Gliosarcoma with Primary Skull Base Invasion

Abstract

Gliosarcoma is an uncommon variant of glioblastoma, which commonly demonstrates dural attachment. However, skull base invasion is rarely seen with this entity. Herein, we report a 44-year-old female patient diagnosed with primary intracranial gliosarcoma extensively invading the skull base and muscles of mastication. She presented to our institution with a three-month history of difficult right jaw opening and retro-orbital pressure and one week of severe right-sided postauricular headache. Head CT demonstrated a 6 cm mass with marked bony erosion. Brain MRI at a one-week interval more clearly characterized tumor extension through the right orbit and muscles of mastication, with overall growth to 7 cm and worsening midline shift. The patient underwent a right frontotemporal craniotomy for gross total resection. Pathology confirmed the diagnosis of gliosarcoma, IDH-wildtype (WHO grade IV). Her postoperative course was uneventful and she was discharged at preoperative neurologic baseline. To our knowledge, this is the third reported case of a primary intracranial gliosarcoma with direct invasion of skull base, brain parenchyma, and extracranial compartment. However, this is the first report case of primary GS invading the surrounding musculature and orbit.

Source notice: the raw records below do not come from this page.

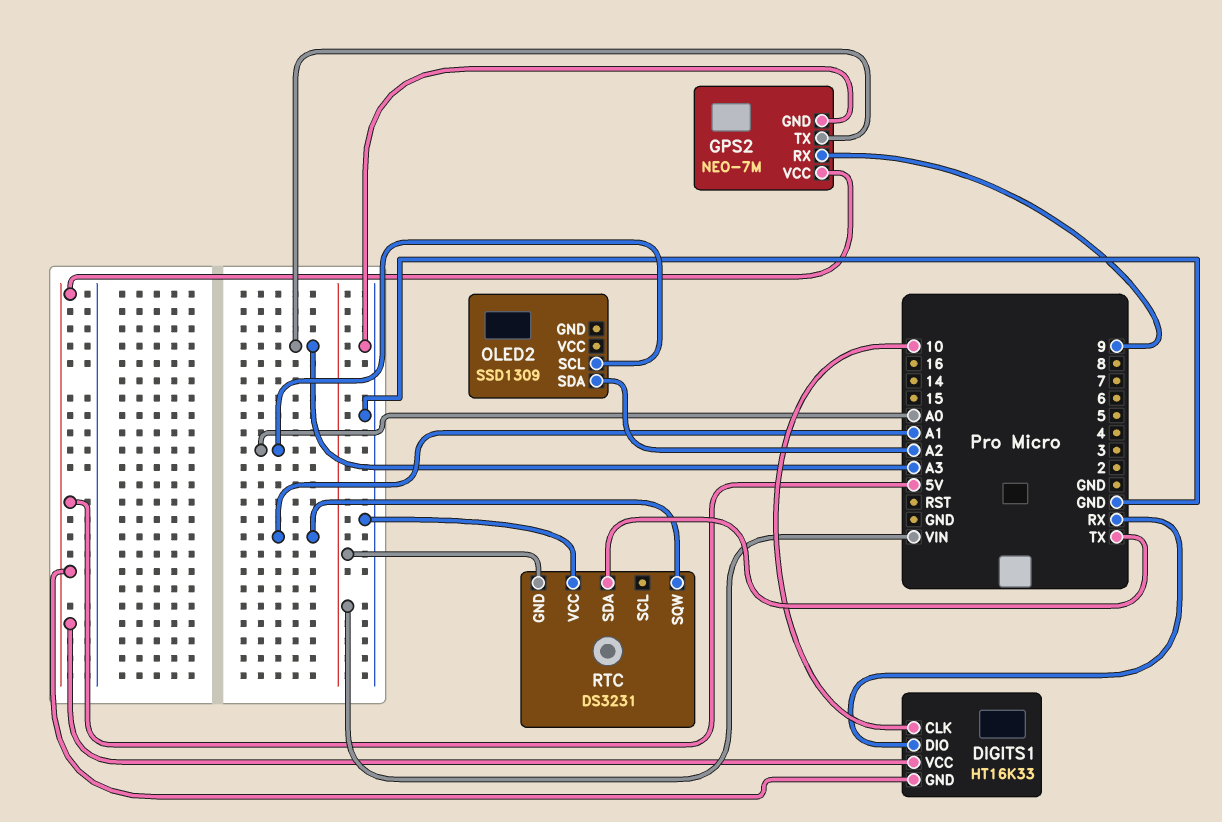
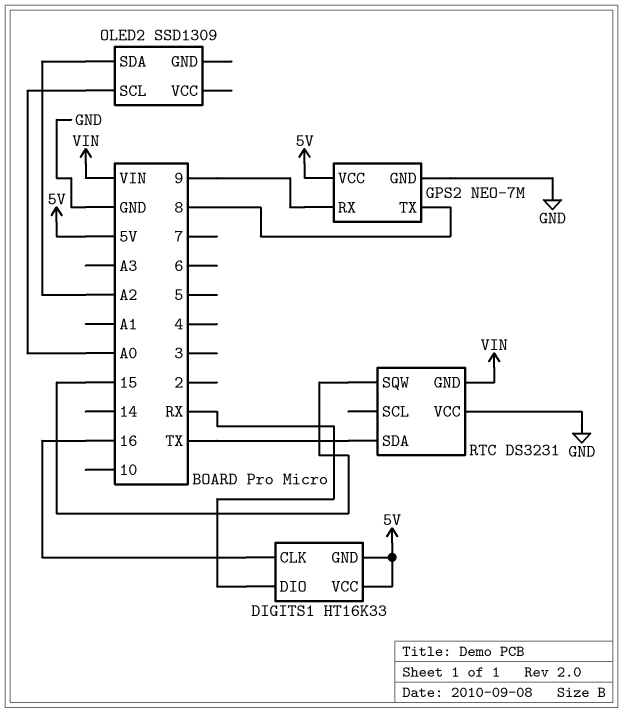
DIGITS1 pin CLK: 10 -> 16
GPS2 pin TX: A3 -> 8
RTC pin SQW: A1 -> 15

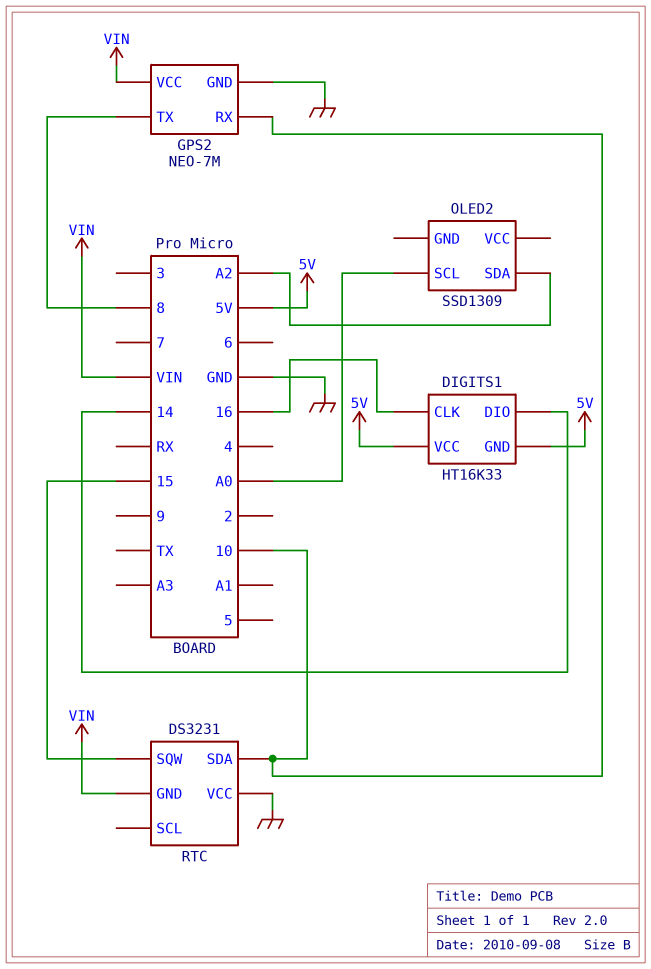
DIGITS1 pin DIO: RX -> 14
GPS2 pin RX: 9 -> 10
GPS2 pin VCC: 5V -> VIN
RTC pin SDA: TX -> 10

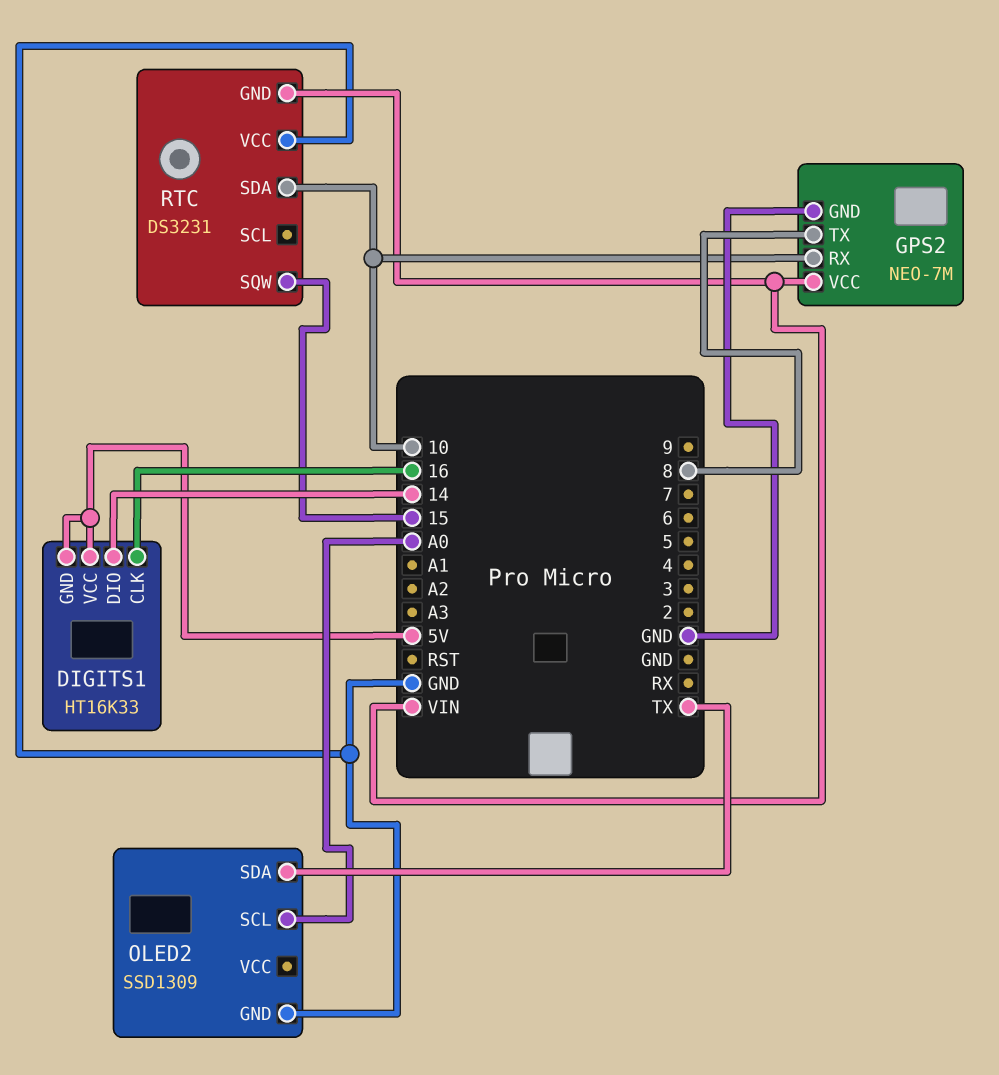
OLED2 pin GND: none -> GND
OLED2 pin SDA: A2 -> TX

This case report highlights the rapid aggressiveness of gliosarcomas and further a prior undescribed radiographic and anatomic finding of skull base invasion with this entity.

Figure 1

MRI and CT findings prior to surgery. (a) Sagittal T1-weighted imaging (T1WI) demonstrated a heterogeneous T1 hypointense mass involving a majority of the anterior temporal lobe with associated mass effect and surrounding vasogenic edema. Tumor extends through the greater wing of the sphenoid into the infratemporal fossa. (b) Sagittal postgadolinium T1WI demonstrates avid heterogeneous enhancement. The anterior portion in the soft tissues solidly enhances and intracranially has central necrosis. (c) 3D reconstruction from head CT demonstrates aggressive destruction of the greater wing of the sphenoid. (d) Axial FSE T2-weighted imaging demonstrates the mass to be heterogeneous iso/hypointense tumor with surrounding vasogenic edema suggesting increasing cellularity. (e) Axial postgadolinium T1WI demonstrates avid heterogeneous enhancement with central necrosis intracranially.

Figure 2

Intraoperative photos of the firm, encapsulated tumor penetrating through the temporal bone and involving the temporalis muscle, (a) before and (b) after debulking the tumor extracranially.

Figure 3

Postoperative T1-weighted gadolinium-enhanced MRI of the brain. Both (a) coronal and (b) axial sequences confirm gross total resection of all enhancing tumor. New hyperintensity appreciated at the anterior right temporal pole identifies abdominal fat graft placed during reconstruction.

Figure 4

(a) The hematoxylin and eosin-stained histological sections showed an infiltrating glioma containing microvascular proliferation (arrow) and foci of necrosis surrounded by vaguely pseudopalisading tumor cells (“N”), diagnostic of glioblastoma. (b) Other areas showed a malignant mesenchymal component admixed with the glioblastoma. (c) The GFAP stain highlights the glial component and is negative in the mesenchymal component. (d) In contrast, the reticulin stain demonstrates extensive pericellular deposition of collagen fibers in the mesenchymal component only and is negative in the glial component. These findings support the diagnosis of gliosarcoma (all images at 100x magnification; scale bar = 300 μm).